Dans ce numéro :
Le rôle du juriste n’est pas de freiner le changement, mais de l’accompagner, de le guider, de l’orienter, ce qui suppose en premier lieu de le comprendre. C’est donc sous ce thème qu’est placé le présent numéro de la revue, plus court que les précédents, mais selon l’avis évidemment biaisé de son rédacteur en chef, tout aussi intéressant. Comprendre le changement, c’est avant tout disposer d’une grille d’analyse pertinente pour appréhender les phénomènes sociopolitiques en droit. Voilà précisément l’objet de la contribution de Grenfieth de Jésus Sierra Cadena, Professeur de droit public et de théorie juridique à l’Université du Rosario (Colombie). Son étude porte un regard critique sur les principaux courants théoriques du droit constitutionnel dans le cadre du phénomène de mondialisation et propose la construction d’un jus publicum régional reposant sur « la coordination, l’harmonisation ordonnée de valeurs et de traditions juridiques à partir d’un dialogue des juges excluant tout dogmatisme juridique ou économique ».

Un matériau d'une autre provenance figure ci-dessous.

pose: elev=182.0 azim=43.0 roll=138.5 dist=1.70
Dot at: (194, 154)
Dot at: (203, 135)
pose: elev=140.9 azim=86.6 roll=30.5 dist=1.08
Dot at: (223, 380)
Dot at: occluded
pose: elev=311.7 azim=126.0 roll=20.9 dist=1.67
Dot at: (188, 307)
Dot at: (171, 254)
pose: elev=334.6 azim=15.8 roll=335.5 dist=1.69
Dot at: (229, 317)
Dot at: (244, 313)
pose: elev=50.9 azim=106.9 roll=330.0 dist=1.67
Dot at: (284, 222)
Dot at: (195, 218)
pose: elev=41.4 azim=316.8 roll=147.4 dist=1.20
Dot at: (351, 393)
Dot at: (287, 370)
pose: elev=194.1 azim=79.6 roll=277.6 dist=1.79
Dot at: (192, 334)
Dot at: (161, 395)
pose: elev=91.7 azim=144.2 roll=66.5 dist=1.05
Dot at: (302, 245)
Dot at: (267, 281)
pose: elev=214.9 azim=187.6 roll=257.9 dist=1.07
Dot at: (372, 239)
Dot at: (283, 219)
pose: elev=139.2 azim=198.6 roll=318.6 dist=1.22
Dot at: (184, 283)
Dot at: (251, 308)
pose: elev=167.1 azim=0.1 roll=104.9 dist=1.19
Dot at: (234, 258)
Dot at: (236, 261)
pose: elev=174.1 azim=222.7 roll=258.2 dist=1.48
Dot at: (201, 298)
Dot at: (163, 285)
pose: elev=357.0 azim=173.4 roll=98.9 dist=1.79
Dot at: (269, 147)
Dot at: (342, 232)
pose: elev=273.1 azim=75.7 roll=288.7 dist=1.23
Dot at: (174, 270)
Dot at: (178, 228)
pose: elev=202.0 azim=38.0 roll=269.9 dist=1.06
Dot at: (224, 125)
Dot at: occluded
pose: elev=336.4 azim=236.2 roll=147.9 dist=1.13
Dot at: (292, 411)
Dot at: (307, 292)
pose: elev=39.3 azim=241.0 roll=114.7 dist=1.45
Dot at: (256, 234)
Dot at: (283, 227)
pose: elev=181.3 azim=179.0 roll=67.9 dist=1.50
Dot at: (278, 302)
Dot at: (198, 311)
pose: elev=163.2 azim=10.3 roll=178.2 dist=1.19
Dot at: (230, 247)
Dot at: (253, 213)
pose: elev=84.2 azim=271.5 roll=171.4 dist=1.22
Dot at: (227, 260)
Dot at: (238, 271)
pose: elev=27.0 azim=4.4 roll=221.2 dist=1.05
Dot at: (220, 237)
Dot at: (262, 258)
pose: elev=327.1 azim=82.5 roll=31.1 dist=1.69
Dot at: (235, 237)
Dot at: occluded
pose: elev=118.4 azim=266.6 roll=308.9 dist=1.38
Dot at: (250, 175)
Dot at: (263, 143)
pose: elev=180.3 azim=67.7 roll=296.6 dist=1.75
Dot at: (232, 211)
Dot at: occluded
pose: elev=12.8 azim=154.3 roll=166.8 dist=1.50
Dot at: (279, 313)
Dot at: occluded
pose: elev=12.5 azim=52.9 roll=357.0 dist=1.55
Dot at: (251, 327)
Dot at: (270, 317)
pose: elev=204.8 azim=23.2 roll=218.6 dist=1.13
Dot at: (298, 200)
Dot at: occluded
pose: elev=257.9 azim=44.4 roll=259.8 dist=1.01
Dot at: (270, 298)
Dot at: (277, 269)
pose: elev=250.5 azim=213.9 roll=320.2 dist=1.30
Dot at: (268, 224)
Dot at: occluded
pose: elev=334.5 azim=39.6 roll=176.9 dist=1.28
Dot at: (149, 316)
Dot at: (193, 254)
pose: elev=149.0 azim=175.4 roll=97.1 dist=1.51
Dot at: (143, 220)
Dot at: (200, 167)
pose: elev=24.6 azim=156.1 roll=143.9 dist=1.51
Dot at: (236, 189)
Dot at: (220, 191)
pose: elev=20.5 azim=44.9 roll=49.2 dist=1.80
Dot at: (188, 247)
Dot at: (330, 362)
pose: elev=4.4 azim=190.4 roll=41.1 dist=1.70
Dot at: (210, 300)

Comprendre le changement suppose également d’être en mesure d’appréhender ses modalités extrajuridiques, y compris lorsque celles-ci présentent un certain degré de complexité et d’expertise. Cela est particulièrement vrai en droit de l’environnement, domaine dans lequel l’élaboration d’un régime pertinent repose intégralement sur l’état fondamentalement évolutif de la connaissance scientifique. C’est à ce sujet qu’Adeline Paradeise, doctorante à l’École de droit de la Sorbonne, consacre sa contribution. Celle-ci s’inscrit dans cycle sur le thème du droit et de la science issu d’une conférence organisée en janvier dernier à l’École de droit de la Sorbonne et dont les prochaines contributions seront publiées dans le prochain numéro. S’il est impossible pour le droit d’ignorer la science, faut-il pour autant aller plus loin et considérer que le droit est, lui-même, une science ? L’expression, évidemment, divise et se décline en autant de formes qu’il y a d’auteurs pour penser le concept. Synthétiser l’état de l’art dans ce domaine n’est pas chose aisée, proposer une issue l’est encore moins. Voilà pourtant l’exercice auquel se prête Pierre Brunet, Professeur à l’École de droit de la Sorbonne, qui nous offre, en ouverture du cycle droit et science, ses « Variations sur la “science du droit” ». Le rôle du droit est aussi d’être moteur du changement. Voilà précisément l’objet de la présentation de Carlos Bernal, juge à la cour constitutionnelle de Colombie, qui développe ici les stratégies judiciaires du constitutionnalisme transformateur en termes de réduction de la pauvreté et de l’inégalité. Cette contribution, traduite en français par Arnaud Martin, maître de conférences H.C.R. à l’Université de Bordeaux, doit évidemment être lue en parallèle de la contribution du Professeur de Jésus Sierra Cadena. Cette vision d’un constitutionnalisme dynamique au service du progrès social, qui développe en passant une doctrine constitutionnelle du « Sud global » qui ne trouve pas toujours d’écho qu’elle mérite sur le vieux continent, est une source d’inspiration pour le juriste.
Changer, c’est certes transformer, mais c’est aussi réformer. Telle est l’idée directrice de la contribution de Yanis M. Bourgeois, diplômé de l’École de droit de la Sorbonne, qui s’est choisi une cible de choix : le défi de légitimité de l’arbitrage international de l’investissement. L’auteur propose ici une approche réaliste et concrète des failles structurelles et matérielles de la matière pour proposer des réformes souvent essentielles.